A case for exploring

For as long as I can remember I have always been one to explore, and the older I get the more I realize its importance. Without exploring sufficiently, you can end up exploiting prematurely. And if you exploit prematurely, you might end up living an undesirable life that you don’t fully accept as your own. Insufficient exploration breeds complacency because you end up being comfortable with where you are, what you do, who you are with and where you are going. If you do not know what is possible or what is available to you, then there is no real reason for you to try and work towards anything different to what you already have. The journey of a thousand miles does indeed begin with one step, but if you have no knowledge of what the possible destinations are, then why would you even move? Where are you going?

In life, you can only ever truly know and understand what you have been exposed to and if you limit your overall exposure, when it eventually comes time to exploit, your pool of options will be extremely restricted. The fallacy here is that even though at times you convince yourself that you are making the ‘best’ decision possible, the truth is that the objective efficacy of your decision is really just a function of the possible options that are available to you at the time. The more knowledge that you have acquired and the more options that you have at your disposal, the better positioned you are to make a better choice in the long run, maximizing your overall benefit. Exploration provides experience, experience enables contrast, contrast breeds wisdom. Wisdom leads to better decision-making. And better decisions result in a happier and more fulfilling life.

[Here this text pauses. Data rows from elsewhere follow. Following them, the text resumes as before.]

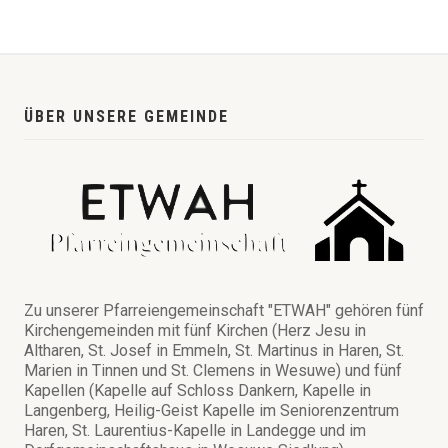
ÜBER UNSERE GEMEINDE
Zu unserer Pfarreiengemeinschaft "ETWAH" gehören fünf
Kirchengemeinden mit fünf Kirchen (Herz Jesu in
Altharen, St. Josef in Emmeln, St. Martinus in Haren, St.
Marien in Tinnen und St. Clemens in Wesuwe) und fünf
Kapellen (Kapelle auf Schloss Dankern, Kapelle in
Langenberg, Heilig-Geist Kapelle im Seniorenzentrum
Haren, St. Laurentius-Kapelle in Landegge und im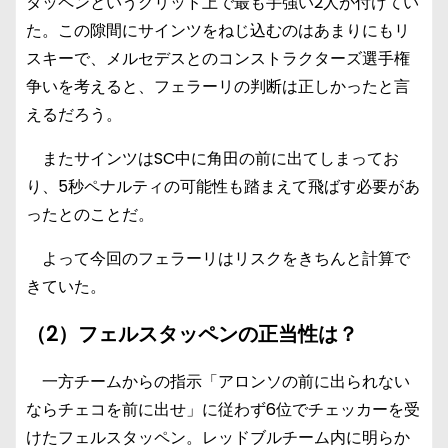
タッペンというグリッド上で最も手強い2人が付けてい
た。この隙間にサインツをねじ込むのはあまりにもリ
スキーで、メルセデスとのコンストラクターズ選手権
争いを考えると、フェラーリの判断は正しかったと言
えるだろう。
またサインツはSC中に角田の前に出てしまってお
り、5秒ペナルティの可能性も踏まえて飛ばす必要があ
ったとのことだ。
よって今回のフェラーリはリスクをきちんと計算で
きていた。
（2）フェルスタッペンの正当性は？
一方チームからの指示「アロンソの前に出られない
ならチェコを前に出せ」に従わず6位でチェッカーを受
けたフェルスタッペン。レッドブルチーム内に明らか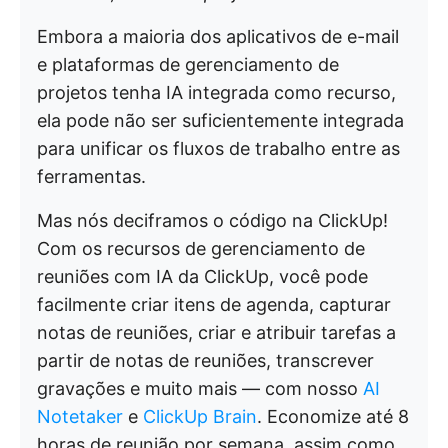
Embora a maioria dos aplicativos de e-mail
e plataformas de gerenciamento de
projetos tenha IA integrada como recurso,
ela pode não ser suficientemente integrada
para unificar os fluxos de trabalho entre as
ferramentas.
Mas nós deciframos o código na ClickUp!
Com os recursos de gerenciamento de
reuniões com IA da ClickUp, você pode
facilmente criar itens de agenda, capturar
notas de reuniões, criar e atribuir tarefas a
partir de notas de reuniões, transcrever
gravações e muito mais — com nosso
AI
Notetaker
e
ClickUp Brain
. Economize até 8
horas de reunião por semana, assim como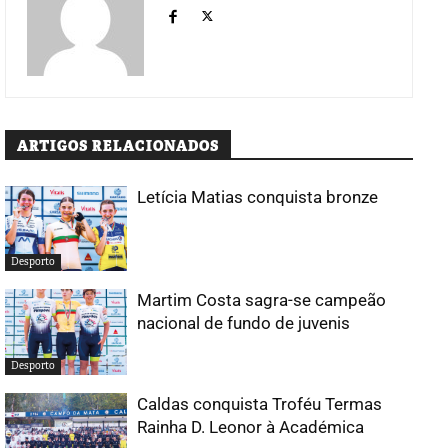
ARTIGOS RELACIONADOS
Letícia Matias conquista bronze
Desporto
Martim Costa sagra-se campeão
nacional de fundo de juvenis
Desporto
Caldas conquista Troféu Termas
Rainha D. Leonor à Académica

I believe that it is definitely in your best interest to explore as much as possible while you still can, especially when the risks are much lower and the potential for a negative impact is a lot less severe. Then, when the time to exploit finally arrives, you will have a better foundation to work off of and you will have a much better understanding of who you really are, what you really want, and most importantly, what is actually available to you.

Life is too short for us to get comfortable. We are only given one shot at this, let’s not waste it with complacent tendencies.

Explore now, exploit later.

“We shall not cease from exploration, and the end of all our exploring will be to arrive where we started and know the place for the first time” – T. S. Eliot

#T4aM

 

Special shoutout to Brian Christian and Tom Griffiths, the authors of Algorithms to Live By: The Computer Science of Human Decisions – The book that initially inspired this post.